Moonflower: Earth Remembered
Wet-Felted and Needle-Felted Wool, January 2026.
Moonflower: Earth Remembered is my first completed piece of 2026. It was born of grief, anger, and refusal. I have witnessed a rapid and violent transformation of the landscape since moving to rural Indiana in 2023.
My family left Chicagoland to escape concrete and steel. We fled the system that strips the land of its meaning and the people of their agency. We were searching for darkness at night, soil under our hands, and a way of living that is rooted in tradition and reciprocity.
That hope was soon dashed.
Though our home is surrounded by cornfields, a nearby town is expanding. Its growth is not being measured in community, but in franchises. Recently a Burger King and a Wendy’s appeared. There are rumors of a Jimmy John’s and a drive-through coffee house. I have seen this pattern before. Corporations arrive. Small businesses collapse. Distinct places are flattened into a replica of each other. Culture is erased. What was once meaningful is replaced by what is seemingly convenient.
The world from which I had run followed me here.
The land itself has been violated. Within a year, a cell tower rose from a cornfield, less than a mile from my home. A massive electrical transformer followed. Fertile ground has been surrendered to solar fields. Drive south, and the horizon is pierced by the thousands of blinking red lights of wind turbines, standing like warning beacons. The night no longer belongs to the stars.
What was once considered indispensable agricultural land is now treated as expendable surface area for infrastructure. Under the guise of progress, the land is being carved apart, repurposed, and consumed.
Rural America is in danger.
Agricultural traditions are collapsing. Land meant to grow food and sustain life is shrinking. Cost rises while wages stagnate. When the farms fail, corporations will seize what remains. They will convert the living landscape into a dead zone of concrete, steel, and data.
Thousands of acres are already being rezoned for data centers. These structures will poison the soil, contaminate the water, and pollute the air. Industrial haze will dim the sun. Wildlife will be displaced. The illusion of efficiency will come at the cost of life itself.
Humans were not designed to live divorced from the natural world. When we surrender entirely to technological dominance, we will not evolve. We will become cogs in the machine that is the system that claims to sustain us, while it systematically destroys us, and everything that it touches.

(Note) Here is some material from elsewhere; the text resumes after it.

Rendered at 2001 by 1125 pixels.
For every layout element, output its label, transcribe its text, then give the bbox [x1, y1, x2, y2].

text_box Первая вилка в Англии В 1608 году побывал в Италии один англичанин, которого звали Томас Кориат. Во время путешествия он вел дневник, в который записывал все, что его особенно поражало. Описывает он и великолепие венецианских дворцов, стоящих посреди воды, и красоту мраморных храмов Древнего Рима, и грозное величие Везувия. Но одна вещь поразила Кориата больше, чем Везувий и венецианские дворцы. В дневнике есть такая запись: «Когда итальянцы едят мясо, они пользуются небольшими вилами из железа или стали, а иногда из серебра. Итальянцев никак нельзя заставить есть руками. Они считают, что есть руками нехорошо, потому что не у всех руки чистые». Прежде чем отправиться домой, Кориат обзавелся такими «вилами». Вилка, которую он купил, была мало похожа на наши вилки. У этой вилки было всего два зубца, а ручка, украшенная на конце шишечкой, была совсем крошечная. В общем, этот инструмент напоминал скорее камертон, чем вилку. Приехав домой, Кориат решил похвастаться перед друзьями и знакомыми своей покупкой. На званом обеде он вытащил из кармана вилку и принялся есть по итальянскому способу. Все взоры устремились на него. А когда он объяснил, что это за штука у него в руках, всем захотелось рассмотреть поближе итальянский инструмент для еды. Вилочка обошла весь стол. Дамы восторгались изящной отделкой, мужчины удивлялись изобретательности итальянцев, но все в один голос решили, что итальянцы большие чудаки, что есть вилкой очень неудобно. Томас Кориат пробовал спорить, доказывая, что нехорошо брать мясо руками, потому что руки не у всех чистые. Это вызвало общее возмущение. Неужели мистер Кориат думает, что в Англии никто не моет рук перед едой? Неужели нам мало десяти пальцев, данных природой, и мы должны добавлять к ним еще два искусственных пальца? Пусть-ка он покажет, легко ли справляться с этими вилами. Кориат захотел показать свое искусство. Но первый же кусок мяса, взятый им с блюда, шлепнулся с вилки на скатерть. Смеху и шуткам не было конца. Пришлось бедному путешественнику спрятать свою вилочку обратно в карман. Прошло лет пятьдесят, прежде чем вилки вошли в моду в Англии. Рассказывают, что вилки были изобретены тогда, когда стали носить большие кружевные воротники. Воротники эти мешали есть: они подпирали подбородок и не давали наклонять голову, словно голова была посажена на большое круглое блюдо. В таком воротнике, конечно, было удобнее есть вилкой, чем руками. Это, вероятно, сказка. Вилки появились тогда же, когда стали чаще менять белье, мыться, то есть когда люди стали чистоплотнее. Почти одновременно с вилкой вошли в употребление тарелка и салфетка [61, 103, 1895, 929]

Moonflower remembers what was taken.
He stands as a record of loss.
He refuses erasure.
This work is not decorative.
It is a warning.
Moonflower: Earth Remembered was once a sunflower.
He stood in clean water, breathed fresh air, rooted himself in rich soil, and turned his face freely toward the sun.
That was a long time ago.
As cities spread and the land hardened, he changed.
His color faded.
His yellow leaves darkened.
His once cheerful eyes grew desolate and forlorn.
Deep red lines appeared across his surface.
They are the marks of undeserved apathy and destruction.
He remembers what the world once was.
Before.
This sculptural fiber work speaks to environmental loss, collective neglect, and the quiet endurance of nature. Though altered, Moonflower remains. He has existed for millennia. He has borne witness. He holds memory. Even in the darkest of times, he refuses to disappear.